Copy the interview passage that begins at "To be honest, there" and ends after "on many levels.", changing "vocal coaching" to "singing lessons".

__Text provided__
---

There is also another project I have, called Haikyo, which translates in Japanese as ‘ruin’. I lived in Japan for five years and on a recent trip back there was struck by how many buildings were old and falling down, and it resonated on a personal level, as much of my music comes from a similar inspiration. Broken pieces coming together to form a whole. It’s difficult to describe, but it shows up in my ambient and textural, cinematic work, so I decided on a separate identity for this. The first EP consisting of 13 short pieces is due for release on December 11, 2020.
Well, it’s varied, as can be seen through my various identities, but I love to build texture, depth and dynamics into my work. Texture is especially important, and of course, melody and harmony comes with that.
I worked alone on the EP. The inspiration for the EP came from a DJ set I was putting together. I am looking to play live more often combining DJ controllers and real instruments such as violin, guitar and trumpet.
I have a very well equipped recording studio (PureSound in central Wellington) and use a range of digital audio workstations; principally Ableton, Logic and Maschine. I am a big fan of Native Instruments, and my entire recording and performance set up is integrated through that platform. I also have a very large Spitfire Audio sample library. Beautifully crafted sounds.
To be honest, there weren’t very many challenges in creating the ‘Love Blast Lounge’ EP. I put it together very quickly, so it became fully formed much faster than I expected. Where I did have challenges was recording my other EP titled ‘Norwegian Pop’ in Norway as Learning To Dive. Having been away from the music industry and performance for so long I had lost confidence in my ability to sing, but was helped incredibly by Alba Rose and her vocal coaching, and Greg Haver who pushed me to deliver performances I didn’t think I was capable of. He’s a great producer on many levels.
I think millennial’s will pick up on my retro lounge vibes, but an older audience may key into the 1980s influenced material. I think my potential audience is quite wide when looking across all the identities. Surely there has to be someone on the planet who will like my music!
I would love to work with the guys from Boards of Canada (Scotland), and maybe Radiohead. But I’d probably be tongue-tied so it would be a waste of time!
I really enjoyed the new Gramsci album ‘Inheritance’. I’ve been a big fan of Paul McLaney‘s work for some time now, and of course Greg Haver played the drums on the album, which was a further point of interest for me. But there are so many great young acts coming through with huge potential. It’s difficult to keep track of them all! I do recommend having a look out for Alba Rose’s new project. She has been recording in my studio and I can tell you there are several sublime songs coming out of these sessions. I have also really enjoyed working with Matt Dalzell from Metrosideros. This is an exciting new trip hop/shoegaze project from an early ’90s name. (Matt was in The Malchicks.)
I’m currently focused on the release of my ‘Love Blast Lounge’ EP, and upcoming releases from Learning to Dive and Haikyo. I am also currently enjoying building a client base for my recording studio. So many talented and interesting individuals from different backgrounds! Lots to be thinking about and working on!

---

__Supplied entries__
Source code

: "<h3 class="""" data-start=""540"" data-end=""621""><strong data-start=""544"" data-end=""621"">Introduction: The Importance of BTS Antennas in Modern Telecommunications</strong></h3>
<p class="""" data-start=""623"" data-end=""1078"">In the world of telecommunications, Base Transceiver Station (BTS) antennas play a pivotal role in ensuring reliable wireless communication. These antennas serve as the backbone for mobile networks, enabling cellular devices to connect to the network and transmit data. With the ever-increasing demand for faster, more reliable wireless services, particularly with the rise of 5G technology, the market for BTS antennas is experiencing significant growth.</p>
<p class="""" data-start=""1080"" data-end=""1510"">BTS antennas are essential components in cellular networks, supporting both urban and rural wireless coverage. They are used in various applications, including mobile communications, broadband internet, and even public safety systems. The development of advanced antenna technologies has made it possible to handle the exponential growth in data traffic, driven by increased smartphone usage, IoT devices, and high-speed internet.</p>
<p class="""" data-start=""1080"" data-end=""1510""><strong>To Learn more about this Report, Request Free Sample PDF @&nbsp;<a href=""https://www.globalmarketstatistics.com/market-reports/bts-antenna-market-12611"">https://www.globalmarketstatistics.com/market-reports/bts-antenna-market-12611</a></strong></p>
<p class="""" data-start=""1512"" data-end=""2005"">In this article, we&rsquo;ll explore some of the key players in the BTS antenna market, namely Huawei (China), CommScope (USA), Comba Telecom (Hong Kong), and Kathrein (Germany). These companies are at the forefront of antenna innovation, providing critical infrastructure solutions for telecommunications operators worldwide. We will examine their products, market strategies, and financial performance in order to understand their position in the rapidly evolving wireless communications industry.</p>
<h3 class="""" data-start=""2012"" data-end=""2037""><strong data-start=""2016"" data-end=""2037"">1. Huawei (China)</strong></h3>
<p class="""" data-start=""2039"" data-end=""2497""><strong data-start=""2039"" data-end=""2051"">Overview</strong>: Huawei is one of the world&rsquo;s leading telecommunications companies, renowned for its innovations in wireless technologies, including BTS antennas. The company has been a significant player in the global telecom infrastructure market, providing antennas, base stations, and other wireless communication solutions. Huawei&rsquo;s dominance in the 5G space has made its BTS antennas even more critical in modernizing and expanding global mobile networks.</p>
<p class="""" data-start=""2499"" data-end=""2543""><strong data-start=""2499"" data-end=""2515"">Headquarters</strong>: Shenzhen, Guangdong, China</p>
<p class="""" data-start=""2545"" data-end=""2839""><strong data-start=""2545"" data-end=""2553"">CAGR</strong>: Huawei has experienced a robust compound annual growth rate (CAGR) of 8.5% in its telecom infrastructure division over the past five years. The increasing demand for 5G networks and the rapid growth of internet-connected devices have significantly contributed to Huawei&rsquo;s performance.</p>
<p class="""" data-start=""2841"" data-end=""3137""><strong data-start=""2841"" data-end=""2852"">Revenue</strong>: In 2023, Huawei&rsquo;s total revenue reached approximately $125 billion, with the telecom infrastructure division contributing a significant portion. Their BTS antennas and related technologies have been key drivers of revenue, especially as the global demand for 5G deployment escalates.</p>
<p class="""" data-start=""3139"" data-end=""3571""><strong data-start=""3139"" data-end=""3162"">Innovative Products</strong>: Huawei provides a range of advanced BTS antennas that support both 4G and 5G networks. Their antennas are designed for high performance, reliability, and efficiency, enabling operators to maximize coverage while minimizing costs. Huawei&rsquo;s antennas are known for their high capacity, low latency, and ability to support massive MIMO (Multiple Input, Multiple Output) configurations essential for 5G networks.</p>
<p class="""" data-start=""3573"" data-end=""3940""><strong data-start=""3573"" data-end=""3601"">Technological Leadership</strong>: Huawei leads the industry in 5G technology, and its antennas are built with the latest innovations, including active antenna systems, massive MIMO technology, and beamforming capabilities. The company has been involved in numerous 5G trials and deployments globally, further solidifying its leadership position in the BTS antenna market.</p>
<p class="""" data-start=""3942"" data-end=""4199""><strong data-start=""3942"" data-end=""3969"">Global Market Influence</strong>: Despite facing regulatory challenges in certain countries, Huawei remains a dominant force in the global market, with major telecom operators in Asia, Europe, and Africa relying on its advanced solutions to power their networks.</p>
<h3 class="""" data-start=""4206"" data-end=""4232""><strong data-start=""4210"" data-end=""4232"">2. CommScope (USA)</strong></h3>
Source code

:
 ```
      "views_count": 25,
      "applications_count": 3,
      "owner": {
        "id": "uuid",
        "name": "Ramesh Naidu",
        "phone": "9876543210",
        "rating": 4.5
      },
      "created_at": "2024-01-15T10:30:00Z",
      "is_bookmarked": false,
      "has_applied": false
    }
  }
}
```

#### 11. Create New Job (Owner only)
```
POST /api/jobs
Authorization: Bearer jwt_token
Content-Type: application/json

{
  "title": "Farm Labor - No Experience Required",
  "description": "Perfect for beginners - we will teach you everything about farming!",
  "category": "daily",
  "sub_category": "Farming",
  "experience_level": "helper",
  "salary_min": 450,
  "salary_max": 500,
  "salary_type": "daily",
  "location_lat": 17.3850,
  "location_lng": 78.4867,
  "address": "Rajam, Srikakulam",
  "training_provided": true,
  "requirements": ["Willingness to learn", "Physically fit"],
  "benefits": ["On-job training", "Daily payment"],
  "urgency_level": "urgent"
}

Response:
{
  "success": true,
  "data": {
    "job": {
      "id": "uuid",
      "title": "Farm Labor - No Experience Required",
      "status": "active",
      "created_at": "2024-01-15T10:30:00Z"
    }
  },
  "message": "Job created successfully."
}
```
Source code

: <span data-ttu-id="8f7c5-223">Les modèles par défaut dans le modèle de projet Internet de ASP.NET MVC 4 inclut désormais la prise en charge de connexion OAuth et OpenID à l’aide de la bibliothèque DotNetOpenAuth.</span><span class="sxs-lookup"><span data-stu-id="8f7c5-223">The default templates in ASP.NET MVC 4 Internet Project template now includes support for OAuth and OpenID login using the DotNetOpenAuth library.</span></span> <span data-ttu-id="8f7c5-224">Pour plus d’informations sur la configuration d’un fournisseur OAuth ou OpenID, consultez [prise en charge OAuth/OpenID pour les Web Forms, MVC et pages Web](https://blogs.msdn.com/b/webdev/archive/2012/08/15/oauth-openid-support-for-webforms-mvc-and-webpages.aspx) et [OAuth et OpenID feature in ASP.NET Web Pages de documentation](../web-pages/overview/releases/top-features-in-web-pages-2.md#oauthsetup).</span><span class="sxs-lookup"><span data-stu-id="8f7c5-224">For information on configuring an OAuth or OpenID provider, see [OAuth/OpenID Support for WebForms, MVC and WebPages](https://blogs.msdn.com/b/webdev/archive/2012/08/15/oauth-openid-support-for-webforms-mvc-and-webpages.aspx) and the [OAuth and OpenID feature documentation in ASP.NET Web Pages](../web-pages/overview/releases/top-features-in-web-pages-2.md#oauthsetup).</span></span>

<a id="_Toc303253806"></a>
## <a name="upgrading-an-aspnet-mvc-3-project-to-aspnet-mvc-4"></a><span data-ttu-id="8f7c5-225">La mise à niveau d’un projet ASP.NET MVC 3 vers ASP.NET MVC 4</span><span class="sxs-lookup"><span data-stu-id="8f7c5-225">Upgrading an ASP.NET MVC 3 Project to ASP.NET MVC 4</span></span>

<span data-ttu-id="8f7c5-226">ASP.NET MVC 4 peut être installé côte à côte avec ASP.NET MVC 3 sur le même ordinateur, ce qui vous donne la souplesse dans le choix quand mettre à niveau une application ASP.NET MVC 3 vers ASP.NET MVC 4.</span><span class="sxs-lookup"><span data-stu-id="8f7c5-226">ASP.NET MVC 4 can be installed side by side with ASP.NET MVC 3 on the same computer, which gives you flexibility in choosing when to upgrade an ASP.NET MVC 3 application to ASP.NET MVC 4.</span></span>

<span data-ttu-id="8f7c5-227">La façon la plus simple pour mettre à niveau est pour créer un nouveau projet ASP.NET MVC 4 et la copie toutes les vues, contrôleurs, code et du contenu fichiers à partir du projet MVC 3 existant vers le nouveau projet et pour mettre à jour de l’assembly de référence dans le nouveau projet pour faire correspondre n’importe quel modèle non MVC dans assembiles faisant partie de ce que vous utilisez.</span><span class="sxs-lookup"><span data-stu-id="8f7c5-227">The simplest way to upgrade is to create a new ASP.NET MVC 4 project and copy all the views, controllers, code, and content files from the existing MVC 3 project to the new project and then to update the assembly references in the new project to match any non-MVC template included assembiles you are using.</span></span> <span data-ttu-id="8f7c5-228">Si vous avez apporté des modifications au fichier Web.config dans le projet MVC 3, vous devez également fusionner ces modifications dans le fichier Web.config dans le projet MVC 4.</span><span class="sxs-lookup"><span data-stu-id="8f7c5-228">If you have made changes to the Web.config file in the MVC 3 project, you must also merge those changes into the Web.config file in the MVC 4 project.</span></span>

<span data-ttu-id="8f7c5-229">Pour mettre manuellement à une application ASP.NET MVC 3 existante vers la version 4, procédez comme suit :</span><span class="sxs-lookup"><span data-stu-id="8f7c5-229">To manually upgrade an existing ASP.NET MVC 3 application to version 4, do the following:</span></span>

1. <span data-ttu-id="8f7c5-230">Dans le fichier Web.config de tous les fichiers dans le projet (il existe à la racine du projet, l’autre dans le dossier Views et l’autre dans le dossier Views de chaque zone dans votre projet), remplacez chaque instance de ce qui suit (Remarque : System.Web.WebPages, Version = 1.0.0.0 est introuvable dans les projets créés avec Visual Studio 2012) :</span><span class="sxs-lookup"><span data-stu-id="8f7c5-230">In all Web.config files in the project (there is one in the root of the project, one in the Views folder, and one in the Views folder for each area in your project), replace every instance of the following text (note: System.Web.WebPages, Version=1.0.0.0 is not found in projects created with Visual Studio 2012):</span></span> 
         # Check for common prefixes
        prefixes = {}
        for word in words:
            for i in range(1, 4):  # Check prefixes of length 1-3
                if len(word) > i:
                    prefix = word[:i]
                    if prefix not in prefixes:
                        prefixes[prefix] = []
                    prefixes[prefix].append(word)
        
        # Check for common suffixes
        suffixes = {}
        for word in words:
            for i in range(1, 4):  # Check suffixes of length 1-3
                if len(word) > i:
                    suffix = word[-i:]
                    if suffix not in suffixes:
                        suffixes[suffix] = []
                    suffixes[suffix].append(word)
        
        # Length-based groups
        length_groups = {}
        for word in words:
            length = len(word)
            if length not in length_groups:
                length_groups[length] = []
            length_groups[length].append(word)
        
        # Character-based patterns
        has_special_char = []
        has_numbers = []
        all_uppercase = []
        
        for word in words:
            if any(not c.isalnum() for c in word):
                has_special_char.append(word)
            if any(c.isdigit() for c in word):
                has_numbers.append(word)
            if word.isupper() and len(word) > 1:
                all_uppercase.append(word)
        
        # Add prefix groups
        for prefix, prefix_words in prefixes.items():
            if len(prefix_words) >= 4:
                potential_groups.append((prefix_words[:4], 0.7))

---

__Answer space__
To be honest, there weren’t very many challenges in creating the ‘Love Blast Lounge’ EP. I put it together very quickly, so it became fully formed much faster than I expected. Where I did have challenges was recording my other EP titled ‘Norwegian Pop’ in Norway as Learning To Dive. Having been away from the music industry and performance for so long I had lost confidence in my ability to sing, but was helped incredibly by Alba Rose and her singing lessons, and Greg Haver who pushed me to deliver performances I didn’t think I was capable of. He’s a great producer on many levels.